One day, Gregor Samsa woke up and found himself contemplating Kubernetes for a home server cluster. It was not quite as scary as being a cockroach.
Here's the some total of what I know about Kubernetes: it's some Google thing that automates Docker cluster management. However after reading My Little Cluster, color me interested in a home-based cluster.
This all comes at the end of some thinking I've been doing regarding my cloud-based chromebook setup. While I love the flexibility of this, and the lack of real sysadmin'ing, the Dropbox IPO filing includes the intriguing bit that they have in-housed their servers and moved off of the cloud, which has reduced their overhead (and, in a neat mathematical duality, increased their margins!)
The math of saving money while building servers and (I presume) having more sysadmins (someone's gotta go to the colo and touch boxes) is a bit above me, but here's some personal math:
- My DigitalOcean+Cloud9+etc services run me around $50/month, or $600 a year.
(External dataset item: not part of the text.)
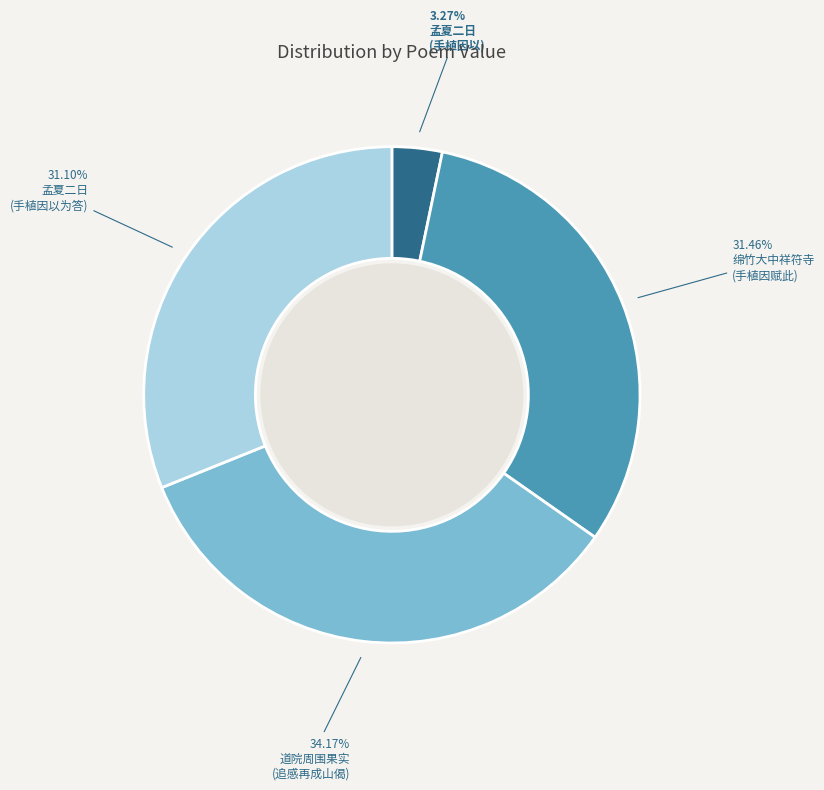

Does any single category account for the majority?

No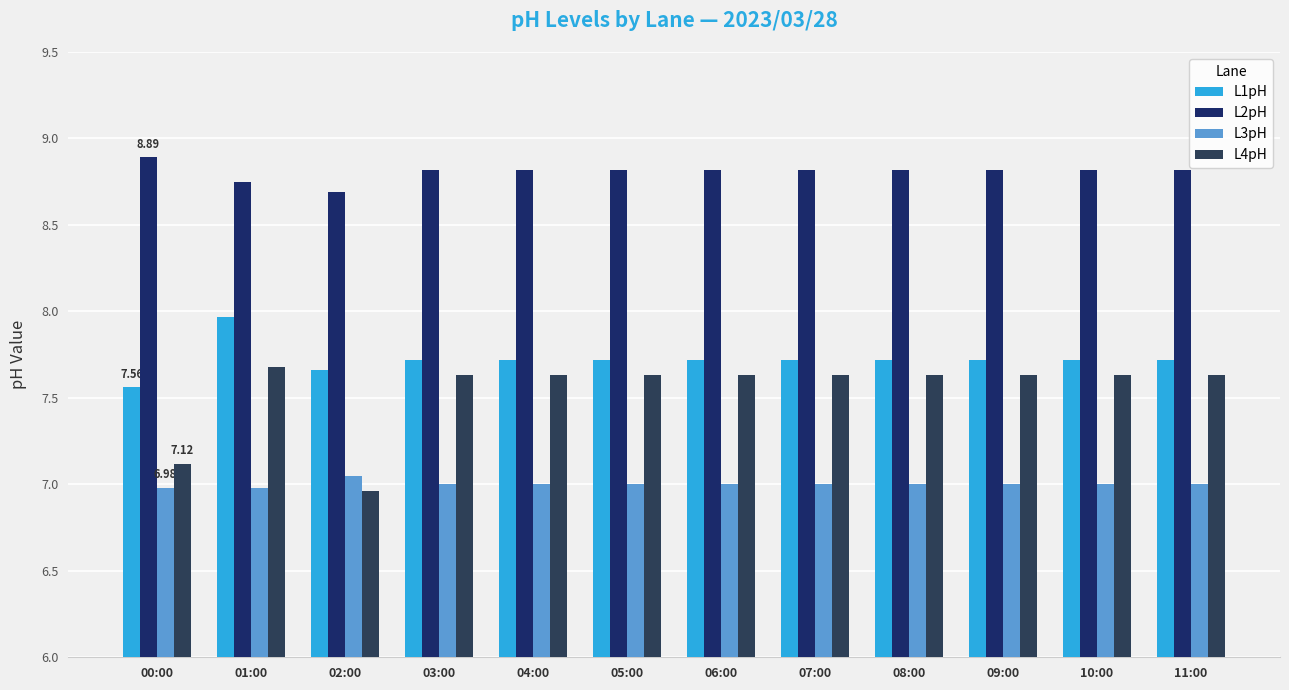

What position from the right is 07:00?

5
- For a bit north of $600 I could get a badass Intel NUC, sit it on a UPS at my house, and move 99% of that stuff on premises with my own VPN.
- But what if the connection goes down? Chill, I'm not a top tier provider, I can live for a day or two without internet. I'll likely want to set up some kind of front-end proxy that can serve up static versions of my site for those few intrepid readers with a burning need to read my posts about Factor.
I could even set up a proper IPv6 network & v4 tunneling through my ISP to the world, and live the dream of having real routable IPs for all things chocolate.software (link will work as soon as I can arsed to set up DNS, etc).
This setup, it pleases me, almost as mush as I like the idea of not spending $49/month on cloud services. Hmm... :thinking_face:
Also, My Little Cluster includes a philosophy I love:
the Side-Project Manifesto*. Loosely stated: “Don’t do things in such a way that I have to remember how shit works 6 months from now”.